Most mornings, I claimed my spot at “Green Dreams Coffee Shop” — wide windows, wooden interiors, floor cushions, and espresso strong enough to keep deadlines in check.
Then one afternoon, I noticed a discreet little menu near the counter. “That’s our Greens menu,” the barista smiled, as if offering me a second kind of break.
Unlike Amsterdam’s easy experiment, this island’s approach was intentional. Hybrids focus, mellow strains to soothe screen fatigue.
It wasn’t about zoning out, it was about carving space to breathe, even between emails.
That evening, I walked the quieter stretch of beach, rolled one slowly, and watched the sky melt from soft pink to deep indigo. The waves hummed, the world hushed.

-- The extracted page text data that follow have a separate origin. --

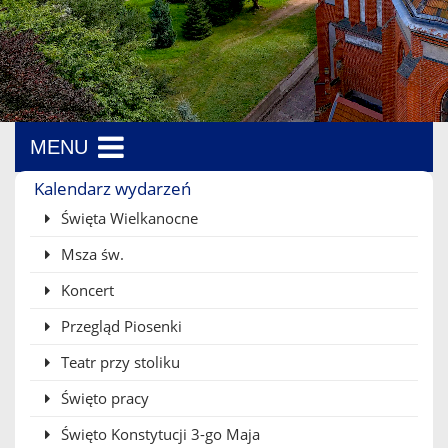
MENU
Menu boczne
Kalendarz wydarzeń
Święta Wielkanocne
Msza św.
Koncert
Przegląd Piosenki
Teatr przy stoliku
Święto pracy
Święto Konstytucji 3-go Maja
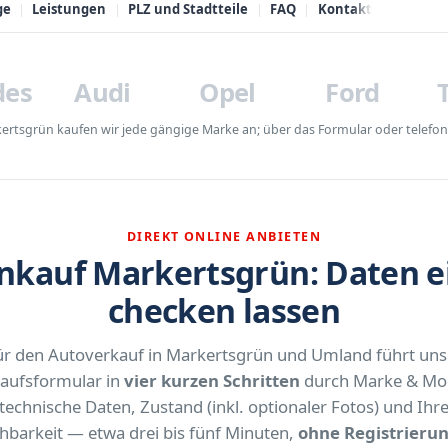
ge
Leistungen
PLZ und Stadtteile
FAQ
Kontakt
des
Audi
Opel
Ford
rtsgrün kaufen wir jede gängige Marke an; über das Formular oder telefonis
DIREKT ONLINE ANBIETEN
kauf Markertsgrün: Daten ei
checken lassen
ür den Autoverkauf in Markertsgrün und Umland führt uns
aufsformular in
vier kurzen Schritten
durch Marke & Mod
technische Daten, Zustand (inkl. optionaler Fotos) und Ihr
chbarkeit — etwa drei bis fünf Minuten,
ohne Registrieru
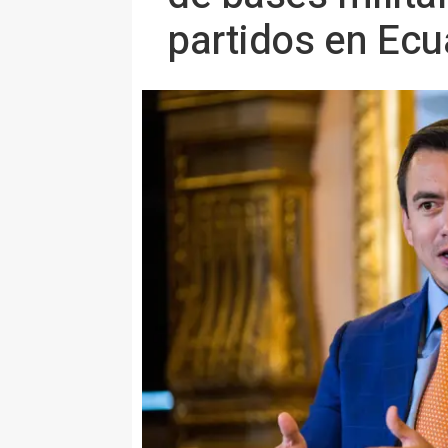
partidos en Ecu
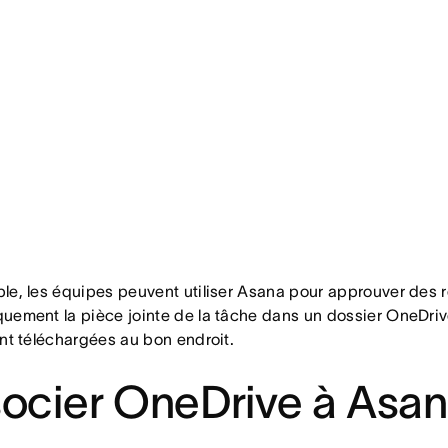
le, les équipes peuvent utiliser Asana pour approuver des 
uement la pièce jointe de la tâche dans un dossier OneDriv
ont téléchargées au bon endroit.
ocier OneDrive à Asa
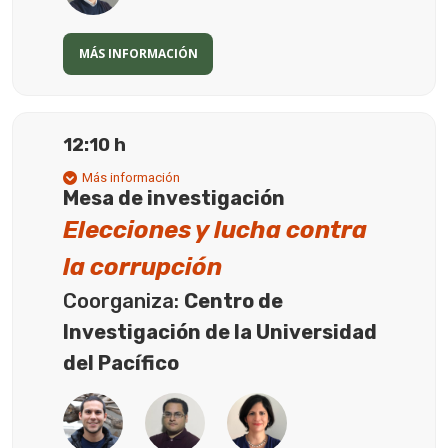
MÁS INFORMACIÓN
12:10 h
Más información
Mesa de investigación
Elecciones y lucha contra
la corrupción
Coorganiza:
Centro de
Investigación de la Universidad
del Pacífico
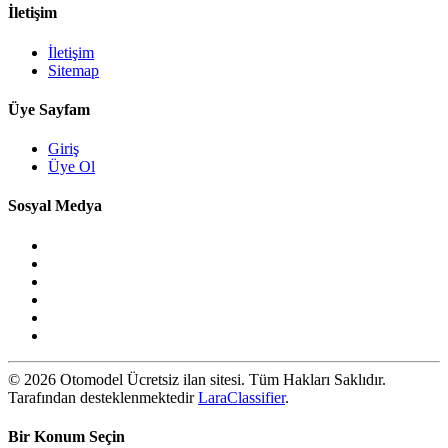
İletişim
İletişim
Sitemap
Üye Sayfam
Giriş
Üye Ol
Sosyal Medya
© 2026 Otomodel Ücretsiz ilan sitesi. Tüm Hakları Saklıdır.
Tarafından desteklenmektedir
LaraClassifier
.
Bir Konum Seçin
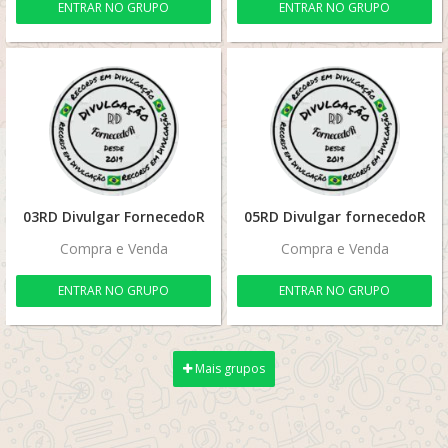
ENTRAR NO GRUPO
ENTRAR NO GRUPO
03RD Divulgar FornecedoR
05RD Divulgar fornecedoR
Compra e Venda
Compra e Venda
ENTRAR NO GRUPO
ENTRAR NO GRUPO
Mais grupos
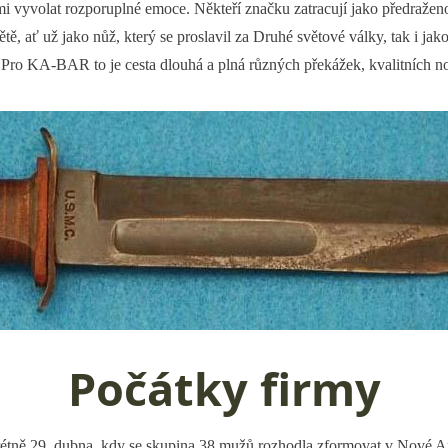
olat rozporuplné emoce. Někteří značku zatracují jako předraženou, n
ať už jako nůž, který se proslavil za Druhé světové války, tak i jako f
u? Pro KA-BAR to je cesta dlouhá a plná různých překážek, kvalitních 
Počátky firmy
ně 29. dubna, kdy se skupina 38 mužů rozhodla zformovat v Nové Ang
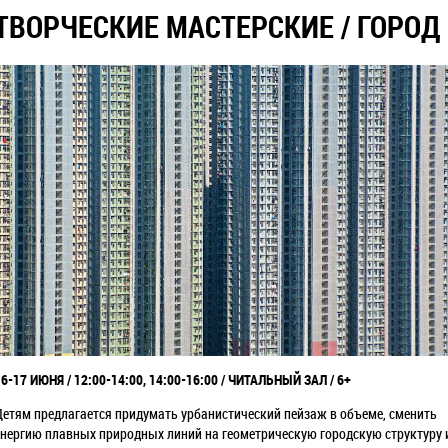
​ТВОРЧЕСКИЕ МАСТЕРСКИЕ / ГОРОД
16-17 ИЮНЯ / 12:00-14:00, 14:00-16:00 / ЧИТАЛЬНЫЙ ЗАЛ / 6+
Детям предлагается придумать урбанистический пейзаж в объеме, сменить
энергию плавных природных линий на геометрическую городскую структуру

For the first time in weeks, my mind followed.
Some places just get it. The way they weave a little freedom into their rhythm. A little pause into your plans.
Deadlines, sea breeze, and the freedom to lean out of time, all wrapped into one place.
But not every place that stays with you needs to be ticked off a list. Some cities live in your head first, patiently, quietly, promising presence when the time is right.
For me, that place is Valletta, Malta.
I imagine it often, golden streets glowing under the Mediterranean sun, baroque balconies spilling with flowers, artists tucked away behind ancient stone walls.
I see myself wandering aimlessly, stumbling into an art co-op, maybe striking up a conversation with a local sculptor over coffee… or something softer.
Malta was the first EU country to legalize personal cultivation and use of Greens. No flashy dispensaries.
No neon signs. Just rooftops, sea breeze, stories shared slowly, the kind of freedom that isn’t advertised, only offered.
One day, I’ll be there. No rush. Valletta feels like the kind of city that doesn’t ask for your attention, it quietly earns it, once you’re ready to slow down long enough to notice.
Funny how the best parts of travel are never on the itinerary. You plan the routes, book the stays, maybe even imagine how it’ll all unfold — and then life quietly edits the script.
A little pause you didn’t expect. A slower morning. A quiet rooftop. A moment that makes you forget time, forget plans… maybe even roll one, smile, and just be.
I guess that’s the real high of travelling — not the places you tick off, but the freedom you stumble into along the way.